▸ **Action item**
Reproduce verbatim every line from the start of the records through the line that contains "高速で正確なAFが実現しています。さらに動画撮影のと", including that line.

▸ **Data section**
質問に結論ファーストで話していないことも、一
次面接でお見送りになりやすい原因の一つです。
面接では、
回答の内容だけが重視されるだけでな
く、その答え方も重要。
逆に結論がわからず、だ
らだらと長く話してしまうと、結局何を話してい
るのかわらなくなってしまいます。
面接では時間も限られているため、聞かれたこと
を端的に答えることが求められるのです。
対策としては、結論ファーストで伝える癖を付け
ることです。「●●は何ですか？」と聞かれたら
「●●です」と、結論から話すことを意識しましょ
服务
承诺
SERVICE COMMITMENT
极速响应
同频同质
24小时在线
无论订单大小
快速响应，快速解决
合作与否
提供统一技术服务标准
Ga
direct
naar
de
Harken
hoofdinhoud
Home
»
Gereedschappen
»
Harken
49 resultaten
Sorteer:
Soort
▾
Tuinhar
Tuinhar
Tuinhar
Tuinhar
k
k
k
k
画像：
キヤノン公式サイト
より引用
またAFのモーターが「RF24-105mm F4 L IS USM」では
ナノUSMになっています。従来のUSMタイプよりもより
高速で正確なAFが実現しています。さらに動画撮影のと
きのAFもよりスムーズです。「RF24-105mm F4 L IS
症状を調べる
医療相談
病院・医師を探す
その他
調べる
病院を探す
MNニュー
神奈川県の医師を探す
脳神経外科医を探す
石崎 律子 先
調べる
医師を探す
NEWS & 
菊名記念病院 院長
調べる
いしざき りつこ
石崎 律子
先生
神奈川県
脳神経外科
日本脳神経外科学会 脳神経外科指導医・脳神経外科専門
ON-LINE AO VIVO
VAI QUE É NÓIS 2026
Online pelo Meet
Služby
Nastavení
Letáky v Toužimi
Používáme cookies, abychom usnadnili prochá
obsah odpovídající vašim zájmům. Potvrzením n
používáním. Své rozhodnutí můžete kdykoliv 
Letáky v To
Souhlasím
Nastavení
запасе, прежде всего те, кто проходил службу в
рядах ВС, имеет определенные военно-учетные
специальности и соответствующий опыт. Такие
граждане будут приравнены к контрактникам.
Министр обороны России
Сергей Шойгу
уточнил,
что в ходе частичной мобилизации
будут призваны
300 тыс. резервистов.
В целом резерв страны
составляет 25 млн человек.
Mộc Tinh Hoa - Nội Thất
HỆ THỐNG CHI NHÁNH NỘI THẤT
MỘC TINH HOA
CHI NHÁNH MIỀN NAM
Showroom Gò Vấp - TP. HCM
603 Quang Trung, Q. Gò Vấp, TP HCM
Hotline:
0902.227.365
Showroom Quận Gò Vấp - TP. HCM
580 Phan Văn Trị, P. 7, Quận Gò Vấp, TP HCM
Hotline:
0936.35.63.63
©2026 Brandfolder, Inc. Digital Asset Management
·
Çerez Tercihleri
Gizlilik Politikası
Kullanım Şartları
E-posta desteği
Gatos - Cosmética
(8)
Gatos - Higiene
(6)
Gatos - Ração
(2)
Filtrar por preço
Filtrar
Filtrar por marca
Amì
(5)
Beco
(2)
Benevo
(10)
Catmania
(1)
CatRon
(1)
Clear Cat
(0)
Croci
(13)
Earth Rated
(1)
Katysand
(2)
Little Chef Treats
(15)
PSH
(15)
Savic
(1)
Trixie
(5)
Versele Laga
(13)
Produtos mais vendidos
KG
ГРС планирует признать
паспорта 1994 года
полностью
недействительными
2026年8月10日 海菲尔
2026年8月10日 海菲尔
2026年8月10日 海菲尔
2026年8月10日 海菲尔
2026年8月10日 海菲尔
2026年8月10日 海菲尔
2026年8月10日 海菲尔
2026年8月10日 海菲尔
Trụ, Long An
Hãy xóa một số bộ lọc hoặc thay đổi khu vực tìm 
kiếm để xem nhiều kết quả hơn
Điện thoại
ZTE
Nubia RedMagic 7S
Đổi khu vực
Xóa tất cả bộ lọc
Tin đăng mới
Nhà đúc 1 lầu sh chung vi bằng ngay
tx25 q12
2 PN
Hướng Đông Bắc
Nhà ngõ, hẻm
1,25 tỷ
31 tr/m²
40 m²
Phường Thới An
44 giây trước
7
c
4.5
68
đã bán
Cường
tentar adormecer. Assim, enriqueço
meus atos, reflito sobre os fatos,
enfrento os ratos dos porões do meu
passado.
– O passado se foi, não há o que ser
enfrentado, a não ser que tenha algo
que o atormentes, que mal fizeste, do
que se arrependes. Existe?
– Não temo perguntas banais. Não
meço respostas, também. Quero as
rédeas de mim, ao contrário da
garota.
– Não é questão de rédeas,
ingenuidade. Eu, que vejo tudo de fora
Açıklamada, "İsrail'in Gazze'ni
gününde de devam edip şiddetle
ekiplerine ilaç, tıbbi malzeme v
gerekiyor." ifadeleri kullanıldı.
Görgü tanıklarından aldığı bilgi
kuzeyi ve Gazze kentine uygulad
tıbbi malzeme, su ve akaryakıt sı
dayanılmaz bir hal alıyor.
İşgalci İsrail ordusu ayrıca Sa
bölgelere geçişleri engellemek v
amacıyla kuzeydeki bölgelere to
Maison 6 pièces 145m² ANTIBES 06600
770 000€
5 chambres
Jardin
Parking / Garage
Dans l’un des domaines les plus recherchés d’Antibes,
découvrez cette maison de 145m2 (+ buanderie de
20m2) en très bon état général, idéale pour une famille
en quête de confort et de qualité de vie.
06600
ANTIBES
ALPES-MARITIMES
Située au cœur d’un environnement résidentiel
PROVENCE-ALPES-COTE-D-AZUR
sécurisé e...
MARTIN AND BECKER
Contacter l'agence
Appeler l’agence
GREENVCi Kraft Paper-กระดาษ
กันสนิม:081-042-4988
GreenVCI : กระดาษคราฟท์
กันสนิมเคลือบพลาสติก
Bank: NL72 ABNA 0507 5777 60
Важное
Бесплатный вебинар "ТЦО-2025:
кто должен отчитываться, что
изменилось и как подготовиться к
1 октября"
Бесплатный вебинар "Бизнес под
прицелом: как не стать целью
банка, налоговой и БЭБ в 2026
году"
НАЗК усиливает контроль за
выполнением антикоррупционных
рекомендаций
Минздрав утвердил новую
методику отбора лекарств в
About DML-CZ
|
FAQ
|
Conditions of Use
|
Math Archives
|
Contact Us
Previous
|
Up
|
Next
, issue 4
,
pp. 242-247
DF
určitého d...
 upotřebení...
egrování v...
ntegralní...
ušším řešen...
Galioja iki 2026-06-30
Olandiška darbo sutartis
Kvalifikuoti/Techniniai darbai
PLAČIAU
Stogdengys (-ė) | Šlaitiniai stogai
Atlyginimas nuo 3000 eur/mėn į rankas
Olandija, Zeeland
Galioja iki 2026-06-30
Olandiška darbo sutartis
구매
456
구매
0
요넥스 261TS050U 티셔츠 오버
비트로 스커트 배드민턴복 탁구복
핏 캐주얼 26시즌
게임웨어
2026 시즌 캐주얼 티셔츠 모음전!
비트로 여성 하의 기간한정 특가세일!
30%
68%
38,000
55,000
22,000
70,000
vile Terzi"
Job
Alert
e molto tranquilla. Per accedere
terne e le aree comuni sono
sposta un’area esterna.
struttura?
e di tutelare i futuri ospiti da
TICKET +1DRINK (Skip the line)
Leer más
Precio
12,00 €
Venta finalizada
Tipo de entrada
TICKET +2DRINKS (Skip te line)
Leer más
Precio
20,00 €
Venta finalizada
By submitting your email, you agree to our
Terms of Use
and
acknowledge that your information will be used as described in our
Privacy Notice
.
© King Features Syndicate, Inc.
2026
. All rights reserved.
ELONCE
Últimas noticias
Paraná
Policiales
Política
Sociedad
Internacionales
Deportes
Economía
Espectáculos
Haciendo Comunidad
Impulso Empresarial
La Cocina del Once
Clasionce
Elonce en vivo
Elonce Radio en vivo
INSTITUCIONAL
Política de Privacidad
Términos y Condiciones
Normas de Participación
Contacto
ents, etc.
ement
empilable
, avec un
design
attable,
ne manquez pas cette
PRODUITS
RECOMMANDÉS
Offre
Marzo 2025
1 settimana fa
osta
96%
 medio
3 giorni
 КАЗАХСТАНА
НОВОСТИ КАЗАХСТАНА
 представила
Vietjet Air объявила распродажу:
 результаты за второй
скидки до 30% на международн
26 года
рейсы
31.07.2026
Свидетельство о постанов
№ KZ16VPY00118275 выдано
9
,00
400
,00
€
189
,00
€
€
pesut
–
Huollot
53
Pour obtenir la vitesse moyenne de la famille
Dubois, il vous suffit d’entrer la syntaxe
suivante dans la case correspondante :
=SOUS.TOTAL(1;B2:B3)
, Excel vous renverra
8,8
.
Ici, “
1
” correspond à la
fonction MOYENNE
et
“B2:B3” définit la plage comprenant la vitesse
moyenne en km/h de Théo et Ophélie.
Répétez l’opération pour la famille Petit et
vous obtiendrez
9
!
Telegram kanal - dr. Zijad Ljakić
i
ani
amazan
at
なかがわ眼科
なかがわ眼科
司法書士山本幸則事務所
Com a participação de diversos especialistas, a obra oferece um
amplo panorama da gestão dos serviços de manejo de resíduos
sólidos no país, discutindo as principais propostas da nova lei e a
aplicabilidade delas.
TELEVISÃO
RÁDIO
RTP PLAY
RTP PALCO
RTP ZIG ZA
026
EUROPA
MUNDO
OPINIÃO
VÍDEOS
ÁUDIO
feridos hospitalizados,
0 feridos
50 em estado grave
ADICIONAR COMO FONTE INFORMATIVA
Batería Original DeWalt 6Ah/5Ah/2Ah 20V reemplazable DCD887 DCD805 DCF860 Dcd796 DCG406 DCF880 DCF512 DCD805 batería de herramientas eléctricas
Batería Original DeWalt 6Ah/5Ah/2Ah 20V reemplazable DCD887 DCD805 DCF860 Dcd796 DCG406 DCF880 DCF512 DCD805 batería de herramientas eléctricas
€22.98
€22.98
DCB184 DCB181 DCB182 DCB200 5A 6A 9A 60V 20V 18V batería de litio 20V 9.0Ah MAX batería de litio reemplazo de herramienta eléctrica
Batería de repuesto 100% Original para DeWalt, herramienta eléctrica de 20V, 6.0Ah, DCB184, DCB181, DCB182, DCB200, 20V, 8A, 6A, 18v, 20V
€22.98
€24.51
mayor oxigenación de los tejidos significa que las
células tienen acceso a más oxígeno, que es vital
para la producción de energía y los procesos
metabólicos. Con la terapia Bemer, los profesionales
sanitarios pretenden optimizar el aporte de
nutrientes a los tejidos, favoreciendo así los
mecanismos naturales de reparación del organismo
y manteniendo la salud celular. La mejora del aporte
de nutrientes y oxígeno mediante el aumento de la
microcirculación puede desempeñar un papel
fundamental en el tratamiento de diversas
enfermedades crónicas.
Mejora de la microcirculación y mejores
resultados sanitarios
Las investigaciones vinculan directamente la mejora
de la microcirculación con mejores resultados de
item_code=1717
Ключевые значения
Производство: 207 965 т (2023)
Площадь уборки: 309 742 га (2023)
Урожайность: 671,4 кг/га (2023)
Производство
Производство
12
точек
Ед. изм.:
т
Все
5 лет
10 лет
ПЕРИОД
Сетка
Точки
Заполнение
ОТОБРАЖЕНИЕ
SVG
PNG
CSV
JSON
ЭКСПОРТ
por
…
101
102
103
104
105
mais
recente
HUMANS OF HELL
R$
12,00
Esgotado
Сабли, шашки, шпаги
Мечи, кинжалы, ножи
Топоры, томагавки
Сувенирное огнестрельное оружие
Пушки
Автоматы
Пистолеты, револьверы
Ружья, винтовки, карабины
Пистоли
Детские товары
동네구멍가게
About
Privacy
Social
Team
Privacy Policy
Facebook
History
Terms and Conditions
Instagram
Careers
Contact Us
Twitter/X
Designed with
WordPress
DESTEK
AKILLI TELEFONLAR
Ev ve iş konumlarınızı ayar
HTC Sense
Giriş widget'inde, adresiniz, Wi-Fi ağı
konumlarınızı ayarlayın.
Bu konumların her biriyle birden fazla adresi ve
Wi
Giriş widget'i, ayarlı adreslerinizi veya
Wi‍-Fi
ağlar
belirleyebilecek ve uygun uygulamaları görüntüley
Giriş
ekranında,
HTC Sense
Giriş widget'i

▸ **Response**
質問に結論ファーストで話していないことも、一
次面接でお見送りになりやすい原因の一つです。
面接では、
回答の内容だけが重視されるだけでな
く、その答え方も重要。
逆に結論がわからず、だ
らだらと長く話してしまうと、結局何を話してい
るのかわらなくなってしまいます。
面接では時間も限られているため、聞かれたこと
を端的に答えることが求められるのです。
対策としては、結論ファーストで伝える癖を付け
ることです。「●●は何ですか？」と聞かれたら
「●●です」と、結論から話すことを意識しましょ
服务
承诺
SERVICE COMMITMENT
极速响应
同频同质
24小时在线
无论订单大小
快速响应，快速解决
合作与否
提供统一技术服务标准
Ga
direct
naar
de
Harken
hoofdinhoud
Home
»
Gereedschappen
»
Harken
49 resultaten
Sorteer:
Soort
▾
Tuinhar
Tuinhar
Tuinhar
Tuinhar
k
k
k
k
画像：
キヤノン公式サイト
より引用
またAFのモーターが「RF24-105mm F4 L IS USM」では
ナノUSMになっています。従来のUSMタイプよりもより
高速で正確なAFが実現しています。さらに動画撮影のと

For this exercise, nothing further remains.